〜さざなみのおおやしま〜

何でも「少なく、小さく、軽く」が身上のミニマリスト。GAFAMの犬。楽天経済圏の住人。<サラリーマンのテーゼ>について考える。

父なる山伊吹山


「母なる琵琶湖」と並び称せられる「父なる伊吹山」。
標高1337mであるが、山容がどっしりして威厳があり「父なる」と称するのがふさわしい。司馬遼太郎の言葉を借りれば「雄牛の背を盛り上げたような」形をしている。伊吹山は昭和26年以来の石灰石(セメントの原料)の採掘事業により、山容が変わってしまった。北西側が水平に削られているのが目立つ。
再び司馬の言葉を借りれば「饅頭でもかぶりとったように欠けています」ということになる。地元の信仰の対象となっていた秀峰から、山容が変わるまで石灰を採掘し続けるとは、その世代の日本人の野蛮さを伴ったエネルギーには驚かされる。
埼玉県にも同じような事例があるらしい。
こちらは標高まで低くしてしまったらしい。
高度経済成長期とはそういった時代だったのかもしれない。伊吹山を「かぶりとった」のは大阪のセメント会社だったが、地元への経済的利益も大きかった。
伊吹町は1年で数年分(記憶が確かなら8年分)の行政経費を賄うだけの税収があったと聞いたことがある。
現在は伊吹山系でのセメント採掘事業はほぼ終了している。削りとられた石灰を基にセメントを生成し、セメントを基にしたコンクリートで高架道路、橋梁、ビルディングを作り、巨大なストックを形成した。そのストックいわば資産をもとに、我々は現在の生活を享受している。現在の豊かな生活を享受している我々に、高度経済成長期の日本人を批難する資格はないだろう。巨大なゲンコツの半分を土中に埋めたような姿をして、伊吹山は今日も聳えている。その姿を何度も拝んでいるうちに「子供(人間)がオヤジ(父なる伊吹山)の脛をカジッたようなものか・・」と思えてきた。
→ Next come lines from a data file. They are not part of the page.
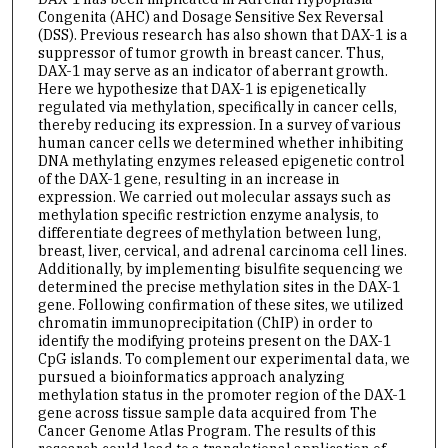
Congenita (AHC) and Dosage Sensitive Sex Reversal
(DSS). Previous research has also shown that DAX-1 is a
suppressor of tumor growth in breast cancer. Thus,
DAX-1 may serve as an indicator of aberrant growth.
Here we hypothesize that DAX-1 is epigenetically
regulated via methylation, specifically in cancer cells,
thereby reducing its expression. In a survey of various
human cancer cells we determined whether inhibiting
DNA methylating enzymes released epigenetic control
of the DAX-1 gene, resulting in an increase in
expression. We carried out molecular assays such as
methylation specific restriction enzyme analysis, to
differentiate degrees of methylation between lung,
breast, liver, cervical, and adrenal carcinoma cell lines.
Additionally, by implementing bisulfite sequencing we
determined the precise methylation sites in the DAX-1
gene. Following confirmation of these sites, we utilized
chromatin immunoprecipitation (ChIP) in order to
identify the modifying proteins present on the DAX-1
CpG islands. To complement our experimental data, we
pursued a bioinformatics approach analyzing
methylation status in the promoter region of the DAX-1
gene across tissue sample data acquired from The
Cancer Genome Atlas Program. The results of this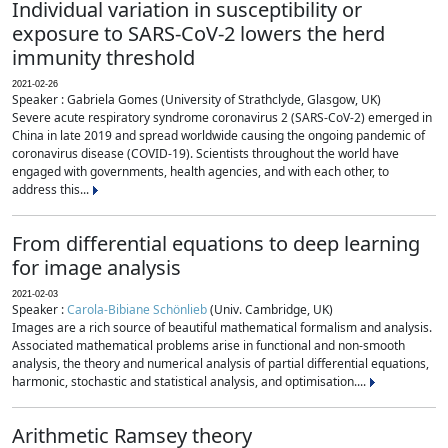
Individual variation in susceptibility or
exposure to SARS-CoV-2 lowers the herd
immunity threshold
2021-02-26
Speaker : Gabriela Gomes (University of Strathclyde, Glasgow, UK)
Severe acute respiratory syndrome coronavirus 2 (SARS-CoV-2) emerged in
China in late 2019 and spread worldwide causing the ongoing pandemic of
coronavirus disease (COVID-19). Scientists throughout the world have
engaged with governments, health agencies, and with each other, to
address this...
From differential equations to deep learning
for image analysis
2021-02-03
Speaker :
Carola-Bibiane Schönlieb
(Univ. Cambridge, UK)
Images are a rich source of beautiful mathematical formalism and analysis.
Associated mathematical problems arise in functional and non-smooth
analysis, the theory and numerical analysis of partial differential equations,
harmonic, stochastic and statistical analysis, and optimisation....
Arithmetic Ramsey theory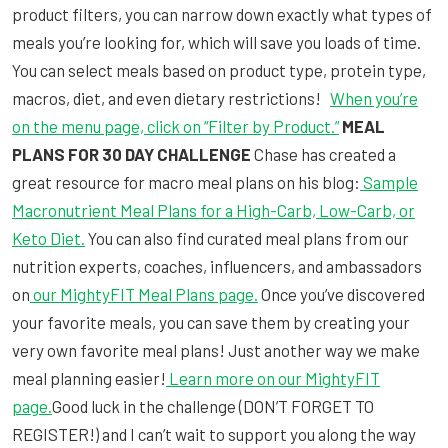
product filters, you can narrow down exactly what types of
meals you’re looking for, which will save you loads of time.
You can select meals based on product type, protein type,
macros, diet, and even dietary restrictions!
When you’re
on the menu page, click on “Filter by Product.”
MEAL
PLANS FOR 30 DAY CHALLENGE
Chase has created a
great resource for macro meal plans on his blog:
Sample
Macronutrient Meal Plans for a High-Carb, Low-Carb, or
Keto Diet.
You can also find curated meal plans from our
nutrition experts, coaches, influencers, and ambassadors
on
our MightyFIT Meal Plans page.
Once you’ve discovered
your favorite meals, you can save them by creating your
very own favorite meal plans! Just another way we make
meal planning easier!
Learn more on our MightyFIT
page.
Good luck in the challenge (DON’T FORGET TO
REGISTER!) and I can’t wait to support you along the way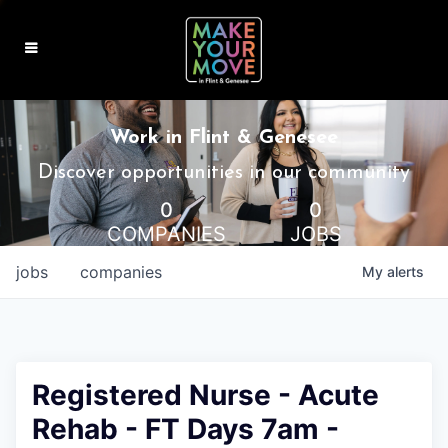
MAKE IT HOME
Work in Flint & Genesee
MAKE IT WORK
Discover opportunities in our community
0
0
MAKE IT FUN
COMPANIES
JOBS
BLOG
jobs
companies
My
alerts
CONTACT
Registered Nurse - Acute
Rehab - FT Days 7am -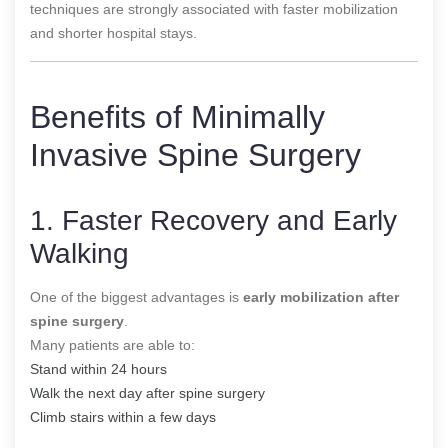
techniques are strongly associated with faster mobilization
and shorter hospital stays.
Benefits of Minimally
Invasive Spine Surgery
1. Faster Recovery and Early
Walking
One of the biggest advantages is
early mobilization after
spine surgery
.
Many patients are able to:
Stand within 24 hours
Walk the next day after spine surgery
Climb stairs within a few days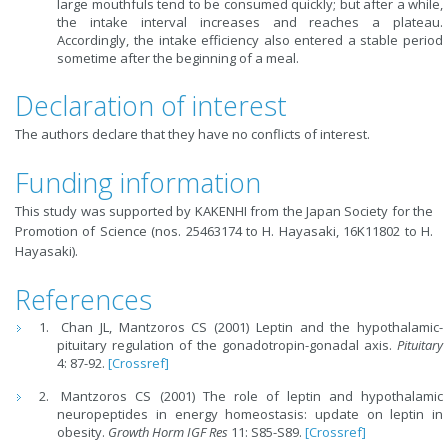
large mouthfuls tend to be consumed quickly; but after a while,
the intake interval increases and reaches a plateau.
Accordingly, the intake efficiency also entered a stable period
sometime after the beginning of a meal.
Declaration of interest
The authors declare that they have no conflicts of interest.
Funding information
This study was supported by KAKENHI from the Japan Society for the
Promotion of Science (nos. 25463174 to H. Hayasaki, 16K11802 to H.
Hayasaki).
References
Chan JL, Mantzoros CS (2001) Leptin and the hypothalamic-
pituitary regulation of the gonadotropin-gonadal axis.
Pituitary
4: 87-92.
[Crossref]
Mantzoros CS (2001) The role of leptin and hypothalamic
neuropeptides in energy homeostasis: update on leptin in
obesity.
Growth Horm IGF Res
11: S85-S89.
[Crossref]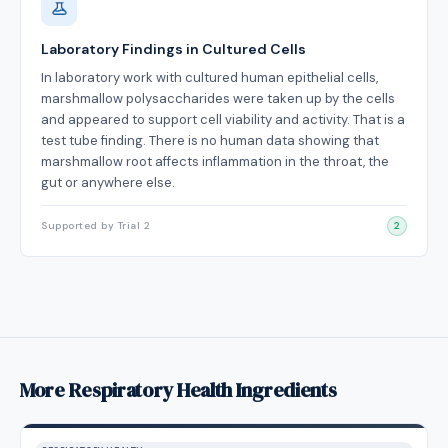
Laboratory Findings in Cultured Cells
In laboratory work with cultured human epithelial cells,
marshmallow polysaccharides were taken up by the cells
and appeared to support cell viability and activity. That is a
test tube finding. There is no human data showing that
marshmallow root affects inflammation in the throat, the
gut or anywhere else.
Supported by Trial 2
2
More Respiratory Health Ingredients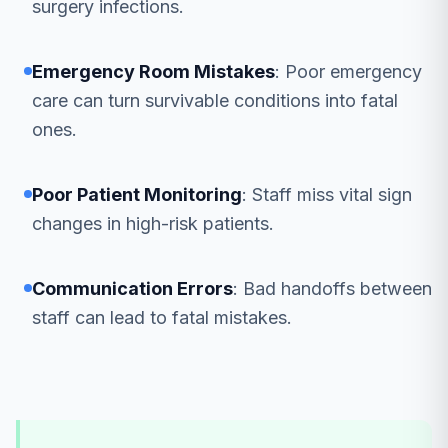
surgery infections.
Emergency Room Mistakes
: Poor emergency
care can turn survivable conditions into fatal
ones.
Poor Patient Monitoring
: Staff miss vital sign
changes in high-risk patients.
Communication Errors
: Bad handoffs between
staff can lead to fatal mistakes.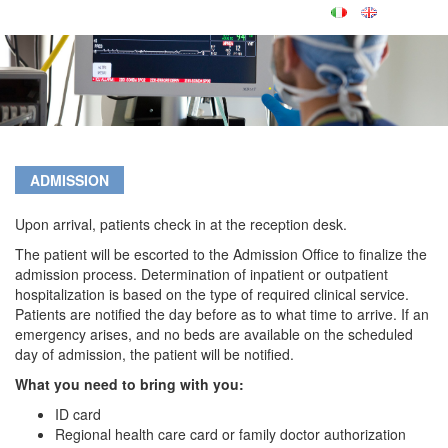
ADMISSION
Upon arrival, patients check in at the reception desk.
The patient will be escorted to the Admission Office to finalize the
admission process. Determination of inpatient or outpatient
hospitalization is based on the type of required clinical service.
Patients are notified the day before as to what time to arrive. If an
emergency arises, and no beds are available on the scheduled
day of admission, the patient will be notified.
What you need to bring with you:
ID card
Regional health care card or family doctor authorization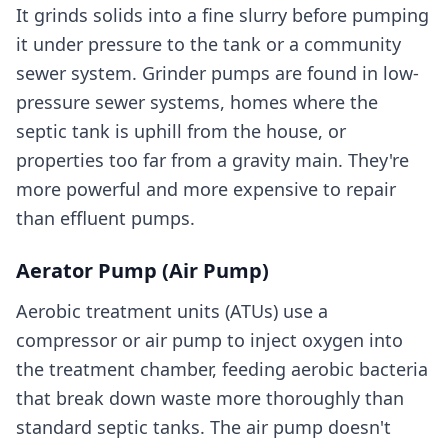
It grinds solids into a fine slurry before pumping
it under pressure to the tank or a community
sewer system. Grinder pumps are found in low-
pressure sewer systems, homes where the
septic tank is uphill from the house, or
properties too far from a gravity main. They're
more powerful and more expensive to repair
than effluent pumps.
Aerator Pump (Air Pump)
Aerobic treatment units (ATUs) use a
compressor or air pump to inject oxygen into
the treatment chamber, feeding aerobic bacteria
that break down waste more thoroughly than
standard septic tanks. The air pump doesn't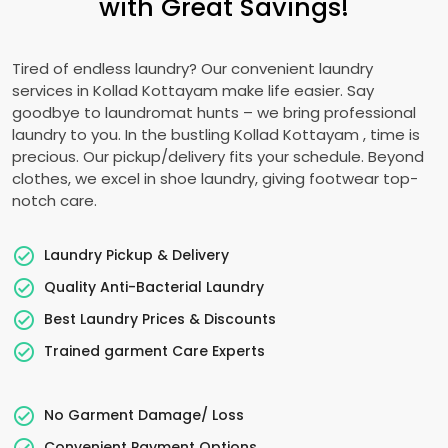
with Great Savings!
Tired of endless laundry? Our convenient laundry
services in
Kollad Kottayam
make life easier. Say
goodbye to laundromat hunts – we bring professional
laundry to you. In the bustling
Kollad Kottayam
, time is
precious. Our pickup/delivery fits your schedule. Beyond
clothes, we excel in shoe laundry, giving footwear top-
notch care.
Laundry Pickup & Delivery
Quality Anti-Bacterial Laundry
Best Laundry Prices & Discounts
Trained garment Care Experts
No Garment Damage/ Loss
Convenient Payment Options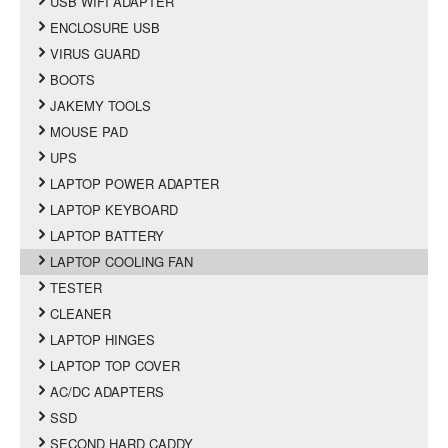
USB WIFI ADAPTER
ENCLOSURE USB
VIRUS GUARD
BOOTS
JAKEMY TOOLS
MOUSE PAD
UPS
LAPTOP POWER ADAPTER
LAPTOP KEYBOARD
LAPTOP BATTERY
LAPTOP COOLING FAN
TESTER
CLEANER
LAPTOP HINGES
LAPTOP TOP COVER
AC/DC ADAPTERS
SSD
SECOND HARD CADDY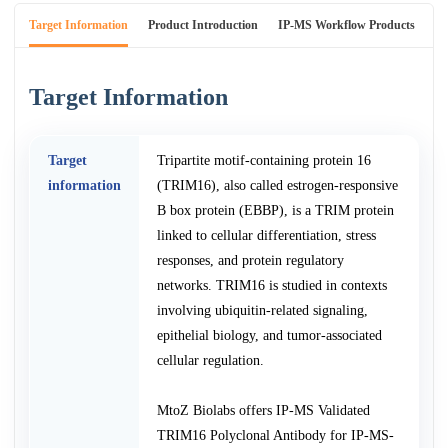
Target Information
Product Introduction
IP-MS Workflow Products
An
Target Information
Target
Tripartite motif-containing protein 16
information
(TRIM16), also called estrogen-responsive
B box protein (EBBP), is a TRIM protein
linked to cellular differentiation, stress
responses, and protein regulatory
networks. TRIM16 is studied in contexts
involving ubiquitin-related signaling,
epithelial biology, and tumor-associated
cellular regulation.
MtoZ Biolabs offers IP-MS Validated
TRIM16 Polyclonal Antibody for IP-MS-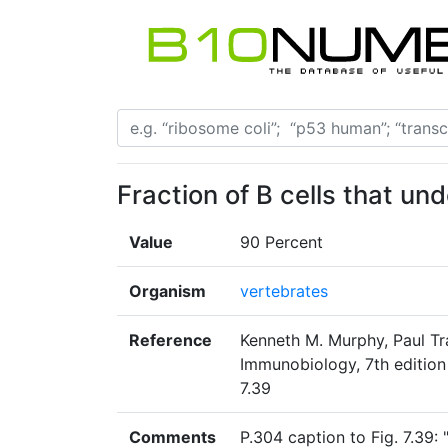
Fraction of B cells that un
Value
90 Percent
Organism
vertebrates
Reference
Kenneth M. Murphy, Paul Tr
Immunobiology, 7th edition
7.39
Comments
P.304 caption to Fig. 7.39:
子供たちが独立するときときに「生前贈与や」と言って父なる伊吹山が恵んでくれたたけかもしれない。戦後、滋賀県の県民一人当たり製造業粗付加価値額は、全国の中間あたりで低迷していた。東名・名神高速道路が開通して15年経った昭和55年には全国第5位まで上昇した。
北陸自動車道開通後の昭和62年には、遂に一人当たり製造業粗付加価値額で全国第1位となり、現在でも全国有数の数値である。
名神北陸道を建設するときも大量のコンクリートすなわち石灰が必要だったに違いない。
当然地元伊吹山の石灰も大量に使われただろう。
やはり父なる伊吹山はわれら子供たちに多くのものを与えてくれたらしい。
齧られた脛はちょっと細くなってしまったが。伊吹山の山容が不自然であることを、ヨソさんに指摘されると、地元の人間は親不幸を恥じるように「あれは地滑りでくずれたんや」と曖昧な笑顔あるいは真顔で応える。司馬と同じく深く近江を愛した白州正子の言葉を引用すれば
「汽車が滋賀県に近づくと、一番先に現われるのがこの山で、ある時はきびしく、ある時は穏やかに、周囲を圧してそびえ立つ姿は、正に神山の風格をそなえている」となる。汽車の時代からその印象は変わらない。
 
「ある時はきびしく、ある時は穏やか」であり「周囲を圧する」
 
雰囲気があるとは、まさに理想の父親である。新幹線で東から帰ってくると、琵琶湖は見えないが、伊吹山はしっかり見ることができる。
再び白州の言葉を引用すると
 
「子供の頃から関西へ行くことの多かった私にとって、近江は極めて親しい国であった。岐阜を過ぎてほどなく汽車は山の中に入る。やがて関ヶ原のあたりで、右手の方に伊吹山が姿を現わすと、私の胸はおどった」
 
ということになる。
滋賀に住んでいる我々にとっては、その姿を見ると、ああ滋賀に着いたな、と安心する。
家の門の前で父親が「よう帰ってきたな、ヨソ行って疲れたやろ」と言ってくれているように思える。さらに奥へ進むと母なる琵琶湖が美しく穏やかな佇まいを見せる。嗚呼、近江とはなんとうつくしいクニだろう。琵琶湖と並び、欠かすことのできない滋賀の風景である。